# Everyone is human!!!



## MrNiceGuy (Sep 24, 2010)

everyone has to realize that everyone is human. no one in the world is better than anyone else. no one in the world is "superior" than someone else. Just because someone looks better doesn't mean they are better. Stop putting famous people and the "sexy people" on a pedestal they aren't angels. (though some women look like angels lawl :clap)

they are human just like you and me. they have emotions just like you and me. sadness, happiness, loneliness... put it this way, whatever you are feeling everyone in the world can and will feel. so instead of putting them in your mind as "better than me" put in your mind "your as good as they are". 

stop doubting yourself start believing in yourself.

stop wondering about endless possibilities because in the end the only possibility is what YOU MAKE HAPPEN, so get up and START DOING!

stop thinking of what others think of you because you can never satisfy everyone in the world, people will always hate you and people will always like you, its what you focus on is what matters.

stop believing people will approach you because you have to approach them. (how the hell do you think people approach other people?)

stop all the nonsense bull that you put yourself through, everything is in your head if you believe someone is talking crap about you then they are because that is YOUR REALITY. Zone out and brush it off.

Reality is what you believe in. There is NO SUCH THING as false reality!

so if you put in your mind that everyone else is human, all lonely individuals looking for other people to meet. well then that is exactly what they are.

## AVAILABLE DATA

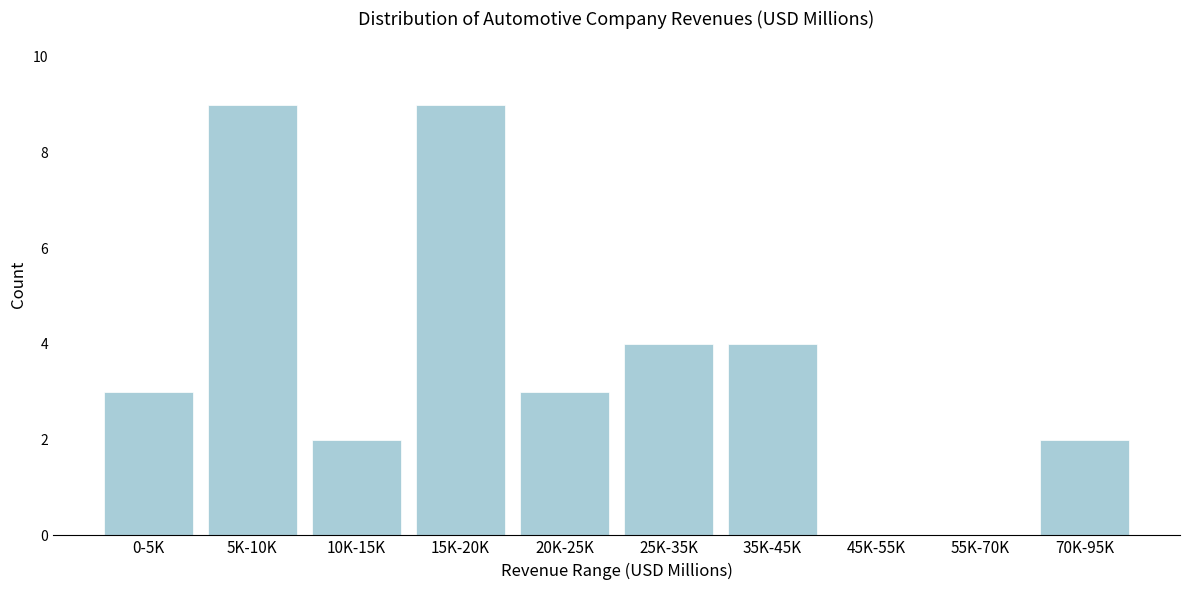

Reading left to right, transcribe all the data shown in this chart.

0-5K=3	5K-10K=9	10K-15K=2	15K-20K=9	20K-25K=3	25K-35K=4	35K-45K=4	45K-55K=0	55K-70K=0	70K-95K=2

## ASSIGNED TASK 1
Reproduce everything in the forum post from "stop all the" down to "as false reality!", and swap "nonsense bull" for "nonsense".
## ASSIGNED TASK 2
According to the forum post, instead of believing people will approach you, what should you do?
The listing is separate material and is unrelated to the forum post.

## EXERCISE SOLUTION 1
stop all the nonsense that you put yourself through, everything is in your head if you believe someone is talking crap about you then they are because that is YOUR REALITY. Zone out and brush it off.

Reality is what you believe in. There is NO SUCH THING as false reality!

## EXERCISE SOLUTION 2
Approach them yourself.